While the most effective set of policies will vary across the country, the real lesson is that cities need to take a holistic approach as they tailor their greenhouse gas emissions reduction strategies. “Places in the country that have developed holistic pictures do much better, and by that I mean, it’s not just do I live in a home that has solar panels on the roof and then use mass transit, but everything I purchase comes to me and there’s carbon associated with that,” said Kammen.
In California, many cities are developing carbon budgets in an attempt to identify and address some of the more complex sources of greenhouse gas emissions. Kammen and Jones run a program that seeks to identify the California cities with the lowest carbon footprint per capita and found that the municipalities that pursue an integrated approach have the most success. “In the near-term we need these integrated policies and in the long-term, we need these policies plus cap-and-trade with a significant carbon price, but you can’t rely on one — things come and go,” Kammen explained.
By providing tools that enable people to easily calculate their own carbon footprint and then compare that with the average household carbon footprint in their area, Kammen and Jones hope to empower people to make adjustments to their carbon footprint and take action to address climate change, in addition to cities and states. “People need to act within their own spheres of influence, where they feel they can make the most difference,” Jones said. “We hope the information provided in these tools will help individuals, organizations and cities understand what makes the most impact locally and to enable more tailored climate strategies.”
The next steps for Kammen and Jones?
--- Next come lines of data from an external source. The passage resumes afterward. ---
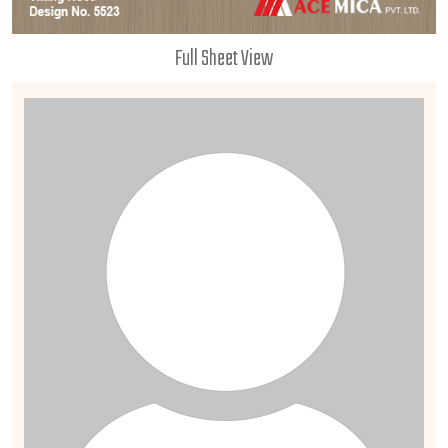
Full Sheet View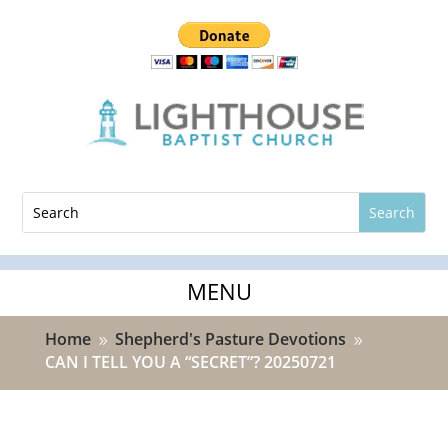
Home
Shepherd's Pasture Devotions
9
9
CAN I TELL YOU A “SECRET”? 20250721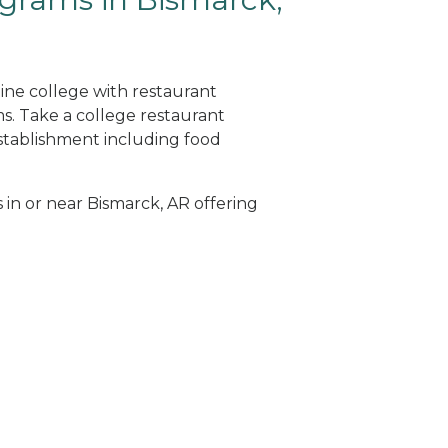
line college with restaurant
. Take a college restaurant
tablishment including food
 in or near Bismarck, AR offering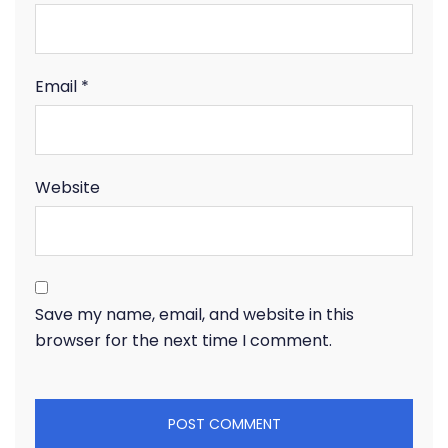
Email
*
Website
Save my name, email, and website in this
browser for the next time I comment.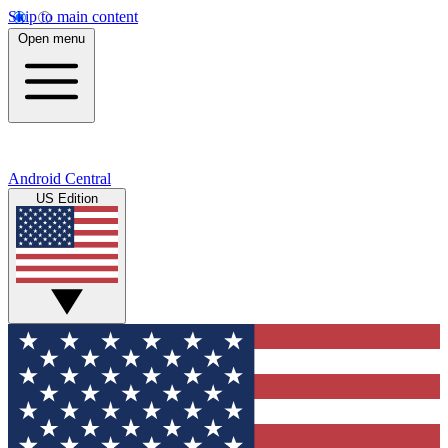
Skip to main content
Open menu
Android Central
US Edition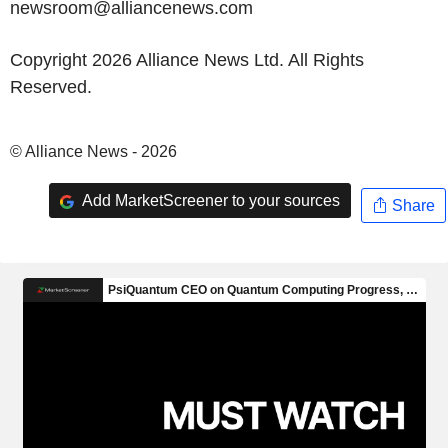
newsroom@alliancenews.com
Copyright 2026 Alliance News Ltd. All Rights
Reserved.
© Alliance News - 2026
Add MarketScreener to your sources
Share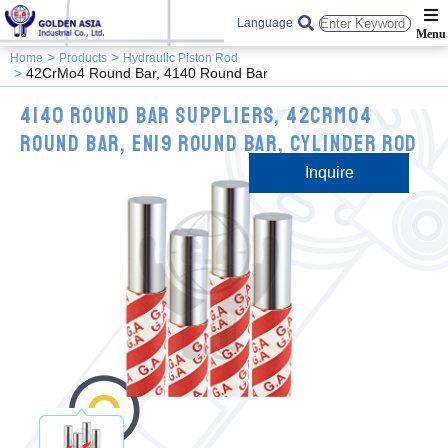
Language
Home
Products
Hydraulic Piston Rod
42CrMo4 Round Bar, 4140 Round Bar
4140 Round Bar Suppliers, 42CrMo4
Round Bar, EN19 Round Bar, Cylinder Rod
Inquire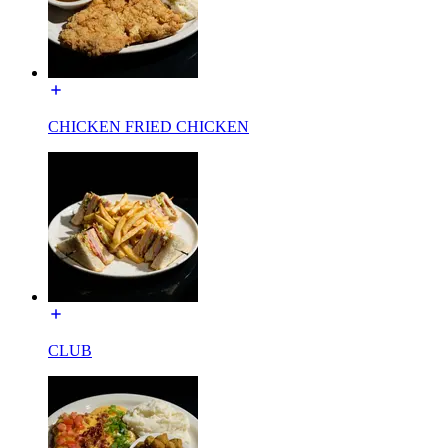
CHICKEN FRIED CHICKEN
CLUB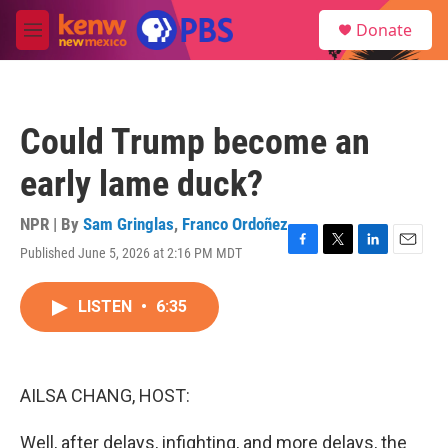
Skip to main content
S
Donate
e
M
a
e
r
n
c
u
h
Could Trump become an
u
e
early lame duck?
r
y
NPR | By
Sam Gringlas
,
Franco Ordoñez
Published June 5, 2026 at 2:16 PM MDT
F
T
L
E
a
w
i
m
c
i
n
a
LISTEN
•
6:35
e
t
k
i
b
t
e
l
o
e
d
o
r
I
k
n
AILSA CHANG, HOST:
Well, after delays, infighting, and more delays, the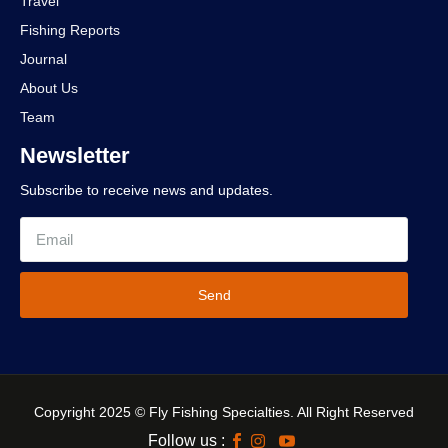
Travel
Fishing Reports
Journal
About Us
Team
Newsletter
Subscribe to receive news and updates.
Send
Copyright 2025 © Fly Fishing Specialties. All Right Reserved
Follow us :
First, adding even more detail to their model to better understand the impact of individual actions. “Right now crate and shipping is the fastest-growing component of emissions … energy use for homes hasn’t been growing that much because we’re somewhat close to the recession but everyone is doing e-shopping and things, so we want to understand that footprint.” And second, taking their model internationally. “A lot of goods produced in China are consumed in the U.S. and so while the actual greenhouse gas emissions for the iPhone I’m talking to you on took place in China where it was built, I’m using it here, so really those emissions are part of my embedded footprint here.”